Pour ma part, je bornerais volontiers l’instruction élémentaire aux points suivans : montrer à tous les enfans à lire et à écrire ; leur enseigner les élémens de la grammaire, les quatre règles de l’arithmétique, et leur faire apprendre par cœur un petit manuel comprenant, sous forme d’aphorismes, les connaissances usuelles qui sont indispensables à la conduite de la vie. On les mettrait ainsi à même de travailler seuls et de compléter peu à peu leur instruction, à mesure que le besoin s’en ferait sentir.
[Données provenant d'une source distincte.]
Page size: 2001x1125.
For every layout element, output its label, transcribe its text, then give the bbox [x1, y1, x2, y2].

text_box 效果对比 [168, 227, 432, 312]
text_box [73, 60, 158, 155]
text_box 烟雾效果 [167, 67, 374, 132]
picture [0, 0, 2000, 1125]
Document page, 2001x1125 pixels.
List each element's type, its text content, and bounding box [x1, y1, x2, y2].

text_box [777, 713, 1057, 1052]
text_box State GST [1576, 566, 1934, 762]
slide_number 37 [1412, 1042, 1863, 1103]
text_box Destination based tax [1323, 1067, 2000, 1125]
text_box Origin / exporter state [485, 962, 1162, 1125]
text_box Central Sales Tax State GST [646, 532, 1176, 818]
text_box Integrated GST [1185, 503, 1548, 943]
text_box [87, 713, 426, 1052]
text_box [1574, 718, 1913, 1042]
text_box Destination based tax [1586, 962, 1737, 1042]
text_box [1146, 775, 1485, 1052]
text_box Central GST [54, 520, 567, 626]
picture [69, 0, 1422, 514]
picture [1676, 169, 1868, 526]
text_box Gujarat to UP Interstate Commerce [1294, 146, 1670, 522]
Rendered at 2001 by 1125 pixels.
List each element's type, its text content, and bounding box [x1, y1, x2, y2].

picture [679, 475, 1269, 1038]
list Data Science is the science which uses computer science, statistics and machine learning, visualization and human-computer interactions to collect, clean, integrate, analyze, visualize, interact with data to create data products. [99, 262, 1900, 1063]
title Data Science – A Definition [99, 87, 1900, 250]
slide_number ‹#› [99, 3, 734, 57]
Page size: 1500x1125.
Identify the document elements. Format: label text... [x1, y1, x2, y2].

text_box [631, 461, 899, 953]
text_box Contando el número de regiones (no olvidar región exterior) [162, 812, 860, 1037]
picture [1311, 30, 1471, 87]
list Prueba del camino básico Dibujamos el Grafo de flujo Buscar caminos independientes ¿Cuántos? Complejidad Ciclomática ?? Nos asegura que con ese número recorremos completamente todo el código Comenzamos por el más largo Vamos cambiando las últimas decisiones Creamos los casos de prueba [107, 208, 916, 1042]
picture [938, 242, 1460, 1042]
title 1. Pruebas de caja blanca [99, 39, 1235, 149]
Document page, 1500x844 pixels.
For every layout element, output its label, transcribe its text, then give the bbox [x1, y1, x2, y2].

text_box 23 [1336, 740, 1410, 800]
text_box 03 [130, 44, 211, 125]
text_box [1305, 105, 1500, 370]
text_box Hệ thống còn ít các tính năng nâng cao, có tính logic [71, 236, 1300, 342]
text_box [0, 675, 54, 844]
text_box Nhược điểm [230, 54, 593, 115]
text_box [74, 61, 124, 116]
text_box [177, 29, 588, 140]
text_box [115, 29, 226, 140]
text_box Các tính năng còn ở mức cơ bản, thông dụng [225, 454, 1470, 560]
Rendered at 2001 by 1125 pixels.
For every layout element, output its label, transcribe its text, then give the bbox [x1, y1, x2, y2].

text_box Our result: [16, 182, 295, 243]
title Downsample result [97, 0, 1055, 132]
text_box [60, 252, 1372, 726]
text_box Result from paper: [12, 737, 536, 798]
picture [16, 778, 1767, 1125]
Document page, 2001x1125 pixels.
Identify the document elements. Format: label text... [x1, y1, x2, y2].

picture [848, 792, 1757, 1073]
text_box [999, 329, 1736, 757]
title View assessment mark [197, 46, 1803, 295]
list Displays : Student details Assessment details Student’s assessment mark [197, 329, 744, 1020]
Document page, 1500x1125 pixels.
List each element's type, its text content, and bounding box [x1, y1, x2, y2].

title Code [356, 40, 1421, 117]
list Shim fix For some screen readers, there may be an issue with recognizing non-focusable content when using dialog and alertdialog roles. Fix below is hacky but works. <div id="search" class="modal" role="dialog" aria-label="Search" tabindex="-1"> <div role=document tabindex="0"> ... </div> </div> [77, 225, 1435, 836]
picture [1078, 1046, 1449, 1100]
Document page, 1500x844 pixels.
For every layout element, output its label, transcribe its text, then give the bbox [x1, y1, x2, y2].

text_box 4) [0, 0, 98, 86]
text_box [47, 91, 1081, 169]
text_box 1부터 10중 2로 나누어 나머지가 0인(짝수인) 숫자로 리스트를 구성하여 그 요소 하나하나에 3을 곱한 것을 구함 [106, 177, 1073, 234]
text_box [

A partir de cette base commune, il faut, à mon avis, que l’éducation se spécialise. C’est une nécessité qui résulte du progrès même des connaissances. Plus elles se développent et plus ceux qui les cultivent sentent le besoin de se limiter. Les savans eux-mêmes ne

  1. Gréard, Rapports sur l’enseignement secondaire, (Journal de la société de statistique de Paris, 1880.)
  2. Jules Simon, la Réforme de l’enseignement secondaire. Paris, 1874.